Магдалины. — Успею, но времени в обрез… А Патрон
так точен. Он, наверное, уже одевается».
Действительно, доктор Филип ждал его на пороге кабинета.
— Добрый день, Тибо, — буркнул он. Его голос, голос полишинеля, всегда
казался подчеркнуто насмешливым. — Ровно без четверти… Едем…
— Едем, Патрон, — весело подхватил Антуан.
Ему всегда доставляло удовольствие работать под руководством Филипа. В
течение двух лет он был его ассистентом, жил в ежедневной непосредственной
близости к учителю. Затем ему пришлось переменить службу. Но их отношения не
прерывались, и в дальнейшем никто уже не мог заменить ему «Патрона». Про
Антуана говорили: «Тибо, ученик Филипа». И он действительно был его
учеником, заместителем, духовным сыном. Но часто ему приходилось становиться
и его противником: юность восставала против зрелости, дерзость, жажда риска
— против осторожности. Связь, возникшая между ними, благодаря семи годам
дружбы и профессионального общения сделалась неразрывною. Как только Антуан
соприкасался с Филипом, самая личность его видоизменялась, словно уменьшаясь
в объеме: за минуту перед тем он был существом цельным и независимым, а
теперь снова автоматически попадал под опеку, но при этом не испытывал ни
малейшего неудовольствия. Привязанность его к Патрону еще увеличивалась, так
как удовлетворялось и его личное самолюбие: научный авторитет профессора был
настолько неоспорим, а его требовательность к людям настолько общеизвестна,
что привязанность учителя к Антуану имела свою цену. Когда учитель и ученик
бывали вместе, они всегда чувствовали себя превосходно; им казалось
очевидным, что средний человек вообще малосознателен и бездарен, но что им
обоим посчастливилось стать исключением из общего правила. Манера, с которой
Патрон, не отличавшийся экспансивностью, обращался к Антуану, его доверие,
непринужденность, полуулыбки и подмигивания, которыми он подчеркивал
некоторые остроты, даже его лексикон, малопонятный для непосвященных, — все
это как будто свидетельствовало о том, что Антуан был единственный человек,
с которым Филип мог свободно беседовать, единственный, с чьей стороны он мог
рассчитывать на полное понимание. Размолвки происходили у них редко, и
вызывались они всегда причинами одного и того же порядка. Антуану случалось
упрекать Филипа в том, что иногда он сам себя обманывает, считая
основательным суждением внезапную догадку, подсказанную ему скептицизмом.

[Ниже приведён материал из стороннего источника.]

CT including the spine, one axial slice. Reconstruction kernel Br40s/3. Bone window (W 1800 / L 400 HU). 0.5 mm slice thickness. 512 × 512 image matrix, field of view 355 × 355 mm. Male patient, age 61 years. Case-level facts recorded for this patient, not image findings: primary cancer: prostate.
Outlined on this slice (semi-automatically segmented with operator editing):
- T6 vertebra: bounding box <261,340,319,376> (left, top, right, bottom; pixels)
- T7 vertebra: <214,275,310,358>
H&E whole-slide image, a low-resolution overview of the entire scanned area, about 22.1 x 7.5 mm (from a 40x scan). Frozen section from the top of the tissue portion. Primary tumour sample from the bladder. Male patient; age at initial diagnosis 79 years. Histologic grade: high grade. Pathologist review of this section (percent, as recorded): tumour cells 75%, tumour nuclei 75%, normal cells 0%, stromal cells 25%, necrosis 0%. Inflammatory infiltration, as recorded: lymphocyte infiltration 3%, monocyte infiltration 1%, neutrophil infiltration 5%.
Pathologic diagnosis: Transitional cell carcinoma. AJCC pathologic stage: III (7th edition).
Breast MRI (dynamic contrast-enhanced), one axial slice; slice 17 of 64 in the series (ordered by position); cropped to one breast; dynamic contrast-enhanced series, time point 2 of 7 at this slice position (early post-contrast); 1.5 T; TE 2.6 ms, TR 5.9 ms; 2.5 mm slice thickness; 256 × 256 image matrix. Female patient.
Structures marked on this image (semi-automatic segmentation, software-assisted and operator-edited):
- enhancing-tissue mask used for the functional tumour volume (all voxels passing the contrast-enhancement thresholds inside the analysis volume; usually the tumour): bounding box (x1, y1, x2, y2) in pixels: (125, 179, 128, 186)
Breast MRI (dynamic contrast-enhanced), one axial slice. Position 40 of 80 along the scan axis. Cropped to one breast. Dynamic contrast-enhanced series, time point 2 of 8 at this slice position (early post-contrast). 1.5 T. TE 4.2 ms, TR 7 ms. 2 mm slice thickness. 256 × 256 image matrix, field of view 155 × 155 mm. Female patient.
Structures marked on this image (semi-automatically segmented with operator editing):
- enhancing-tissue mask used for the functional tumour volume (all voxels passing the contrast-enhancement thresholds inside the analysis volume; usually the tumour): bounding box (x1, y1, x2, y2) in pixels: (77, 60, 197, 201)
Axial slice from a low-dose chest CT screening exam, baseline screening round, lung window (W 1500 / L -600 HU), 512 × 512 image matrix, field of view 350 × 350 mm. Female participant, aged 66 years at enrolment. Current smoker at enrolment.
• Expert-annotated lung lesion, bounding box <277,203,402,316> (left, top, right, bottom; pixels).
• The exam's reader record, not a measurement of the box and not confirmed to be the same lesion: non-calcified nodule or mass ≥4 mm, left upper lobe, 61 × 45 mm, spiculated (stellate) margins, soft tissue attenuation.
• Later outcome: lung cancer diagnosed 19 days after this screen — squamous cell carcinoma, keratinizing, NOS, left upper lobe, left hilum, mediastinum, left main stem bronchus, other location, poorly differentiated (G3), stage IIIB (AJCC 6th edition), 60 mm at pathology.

Или иной раз, после того как они, обменявшись мнениями, приходили к полному
согласию, Филип внезапно шел на попятный и, высмеивая свои собственные
слова, заявлял: «Если взглянуть с другой точки зрения, все, что мы сейчас
говорили, — чушь». А за этим следовало: «Ни на чем не стоит останавливаться,
все утверждения никуда не годятся». Тогда Антуан вставал на дыбы. Такое
отношение к делу было для него просто невыносимо: он страдал от него, как от
физического недуга. В такие дни он вежливо прощался с Патроном и поспешно
возвращался к своим делам, чтобы вновь обрести утраченное равновесие в своей
благодетельной активности.
В такие дни он вежливо прощался с Патроном и поспешно
возвращался к своим делам, чтобы вновь обрести утраченное равновесие в своей
благодетельной активности.
На лестнице они встретили Теривье, он шел посоветоваться с Патроном по
неотложному делу. Теривье был старше Антуана; в свое время он тоже побывал в
ассистентах у Филипа, но теперь посвятил себя общей терапии. Он лечил г-на
Тибо.
Патрон задержался. Он стоял неподвижно, слегка наклонившись вперед и
опустив руки, одежда болталась на его тощем теле, весь он походил на
длинного паяца, которого забыли дернуть за ниточку, и являл комический
контраст со своим собеседником, приземистым, толстеньким, подвижным и
улыбчивым. Окно лестничной клетки отлично освещало обоих, и Антуан, стоя
позади, забавлялся, с интересом наблюдая за Патроном, ибо ему иногда
нравилось внезапно по-новому взглянуть на хорошо знакомых людей. Филип
уставился на Теривье пристальным, пронизывающим, всегда дерзким взглядом
своих светлых глаз, защищенных нависшими бровями, которые остались черными,
хотя у него уже поседела борода, ужасная козлиная бородка, словно фальшивая,
реденькой бахромой свисавшая с подбородка. Впрочем, все в нем, казалось,
создано было для того, чтобы раздражать, вызывать антипатию: и неряшливость
одежды, и грубость в обращении, и все внешние черты — слишком длинный и
красный нос, свистящее дыхание, постоянная усмешка, и дряблый, вечно влажный
рот, и надтреснутый гнусавый голос, доходивший временами до фальцета, когда
Филип отпускал какую-нибудь едкую шутку или уничтожающее словцо; тогда под
густыми зарослями бровей обезьяньи зрачки начинали поблескивать огоньком,
свидетельствовавшим о его способности наслаждаться своим остроумием и без
участия слушателей.
Однако, как ни малоблагоприятно было первое впечатление, оно
отталкивало от Филипа только новичков и людей посредственных. Действительно,
Антуан замечал, что ни к одному из практикующих врачей больные не относились
с таким доверием, ни одного профессора так не ценили коллеги, ни к одному из
них так жадно не стремилась попасть в ученики и не питала такого уважения не
допускающая никаких компромиссов больничная молодежь. Самые желчные выходки
его метили в недостатки жизни, в глупость человеческую и уязвляли только
дураков. Достаточно было видеть его при исполнении профессиональных
обязанностей, чтобы почувствовать не только блеск его ума, лишенного
мелочности и, в сущности, отнюдь не высокомерного, но и душевную
чувствительность, которую мучительно оскорбляло зрелище всех гнусностей
повседневности. Тогда становилось понятно, что резкость его нападок была
лишь мужественной реакцией против меланхолии, изнанкой жалости, свободной от
иллюзий, и что это едкое остроумие, из-за которого к нему так враждебно
относились глупцы, было, при ближайшем рассмотрении, только разменной
монетой его философии.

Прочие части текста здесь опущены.